After waiting out in the cold for 20 minutes with a burly looking Turkish woman and her 10 bags of dog food (who the hell gets dog food at 3 AM?), I boarded the bus. I knew in my head that all I needed to do was get on and wait for the livid bus driver to curse at me in German to disembark, but for some reason, I also made note of the final bus stop: Hermannstrasse.

The German Hopstop equivalent told me I would be on the bus for about 25 minutes. Around minute 13, I heard the driver announce "Hermannplatz." Now for those of you who can hear, read, write, or see Roman letters, you can understand that Hermannstrasse does not equal Hermannplatz. You can also see that 13 minutes does not equal 25. Finally, you could have seen that there were still a lot of people on the bus at Hermannplatz. I could do all of these things too. So what did I do at Hermannplatz?

I got off the f*cking bus.

As soon as I stepped off, I knew what I had done was beyond the limitations of idiot-proof. As soon as I stepped off, I knew I should step back on. As soon as I stepped off, I debated a few seconds too long whether it was worth looking like an idiot to the bus driver who would certainly recognize the Indian girl who can't speak German. Guess what, it was totally worth looking like an idiot. So what did I do?

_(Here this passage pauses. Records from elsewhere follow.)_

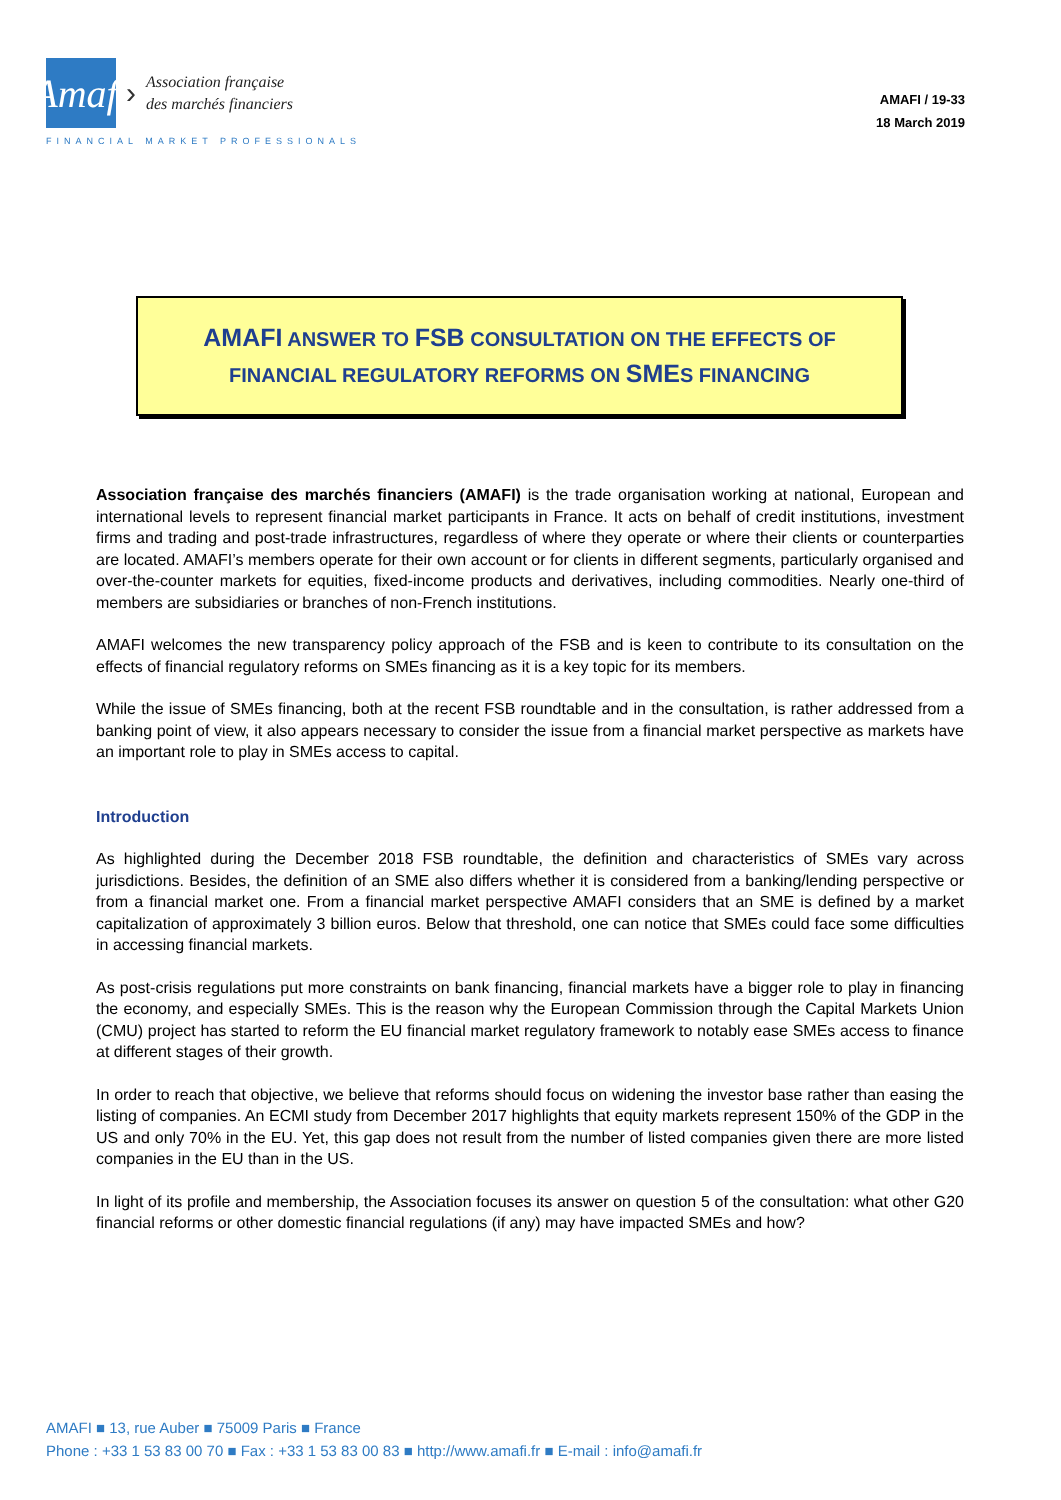Amafi
›
Association française
des marchés financiers
FINANCIAL MARKET PROFESSIONALS
AMAFI / 19-33
18 March 2019
AMAFI ANSWER TO FSB CONSULTATION ON THE EFFECTS OF
FINANCIAL REGULATORY REFORMS ON SMES FINANCING
Association française des marchés financiers (AMAFI) is the trade organisation working at national, European and international levels to represent financial market participants in France. It acts on behalf of credit institutions, investment firms and trading and post-trade infrastructures, regardless of where they operate or where their clients or counterparties are located. AMAFI’s members operate for their own account or for clients in different segments, particularly organised and over-the-counter markets for equities, fixed-income products and derivatives, including commodities. Nearly one-third of members are subsidiaries or branches of non-French institutions.
AMAFI welcomes the new transparency policy approach of the FSB and is keen to contribute to its consultation on the effects of financial regulatory reforms on SMEs financing as it is a key topic for its members.
While the issue of SMEs financing, both at the recent FSB roundtable and in the consultation, is rather addressed from a banking point of view, it also appears necessary to consider the issue from a financial market perspective as markets have an important role to play in SMEs access to capital.
Introduction
As highlighted during the December 2018 FSB roundtable, the definition and characteristics of SMEs vary across jurisdictions. Besides, the definition of an SME also differs whether it is considered from a banking/lending perspective or from a financial market one. From a financial market perspective AMAFI considers that an SME is defined by a market capitalization of approximately 3 billion euros. Below that threshold, one can notice that SMEs could face some difficulties in accessing financial markets.
As post-crisis regulations put more constraints on bank financing, financial markets have a bigger role to play in financing the economy, and especially SMEs. This is the reason why the European Commission through the Capital Markets Union (CMU) project has started to reform the EU financial market regulatory framework to notably ease SMEs access to finance at different stages of their growth.
In order to reach that objective, we believe that reforms should focus on widening the investor base rather than easing the listing of companies. An ECMI study from December 2017 highlights that equity markets represent 150% of the GDP in the US and only 70% in the EU. Yet, this gap does not result from the number of listed companies given there are more listed companies in the EU than in the US.
In light of its profile and membership, the Association focuses its answer on question 5 of the consultation: what other G20 financial reforms or other domestic financial regulations (if any) may have impacted SMEs and how?
AMAFI ■ 13, rue Auber ■ 75009 Paris ■ France
Phone : +33 1 53 83 00 70 ■ Fax : +33 1 53 83 00 83 ■ http://www.amafi.fr ■ E-mail : info@amafi.fr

I did not get back on the f*cking bus.

Watching the bus drive away, I made the harrowing discovery that the next one would not come for another 20 minutes, which meant I would miss the S-Bahn, which meant I would be stuck somewhere in south Berlin nowhere near the airport. Unlike the bus stop by my friend's apartment, this bus stop did not come complete with a taxi every 15 seconds. Completely at a loss for what to do, I did a two-step dance number (seriously...I don't know why) and crossed the street. Then I crossed back, and then I danced again (seriously...I still don't know why). Finally, I decided to look up and inspect my surroundings.

As though it was sitting in a gilded frame, I made eye contact with the most brilliant sign in the world. "Schönefeld." It appeared I landed along the bus route to the airport. To celebrate, a German guy came up to me and proceeded to have this stupid conversation:

"Do you speak German?"
      "Why would you ask me that in English in Germany?"
"Are you going to Schönefeld?"
"You have to cross the street. Come, I will show you."
      "You'll show me how to cross the street?"
"Don't step in front of that moving car."

Anyway, after being 'escorted,' I whipped out the iPod touch I sort of stole from my mother and pulled up the U/S-Bahn metro map I downloaded. Somehow, someway, I just happened to get off at a U-Bahn stop of one of the few trains that run that early in the morning. And where does this line, the U7, go? Straight to a bus with a very strategic final stop: the Schönefeld airport.

Five minutes later, I was on the next U7. Fifteen minutes after that, I was on the bus to the airport. This time I made sure I was literally the last person to get down. And no, I did not get a body part wedged inside. By 5:20, I was at the gate. And yes, I did indeed make the flight. Also yes, the next day in Brussels was one of the best days all vacation. The end. Genau!